▶ [RECORDS FOR THE TASK]:
******

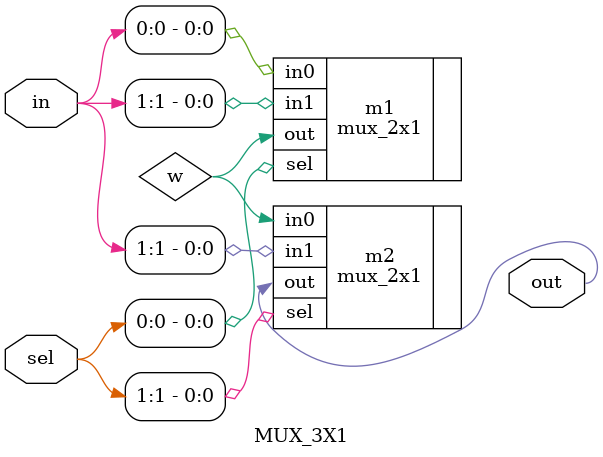
<source format=v>
`timescale 1ns / 1ps


module MUX_3X1(
input [2:0]in,
input [1:0]sel,
output out
    );
    wire w;
    mux_2x1 m1(.in0(in[0]),.in1(in[1]),.sel(sel[0]),.out(w));
    mux_2x1 m2(.in0(w),.in1(in[1]),.sel(sel[1]),.out(out));
    
endmodule

</source>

******

Although the material contains pictures, only the lines are to be written out, exactly as they stand.

▶ [RESPONSE FOR THIS EXERCISE]:
<source format=v>
`timescale 1ns / 1ps


module MUX_3X1(
input [2:0]in,
input [1:0]sel,
output out
    );
    wire w;
    mux_2x1 m1(.in0(in[0]),.in1(in[1]),.sel(sel[0]),.out(w));
    mux_2x1 m2(.in0(w),.in1(in[1]),.sel(sel[1]),.out(out));
    
endmodule

</source>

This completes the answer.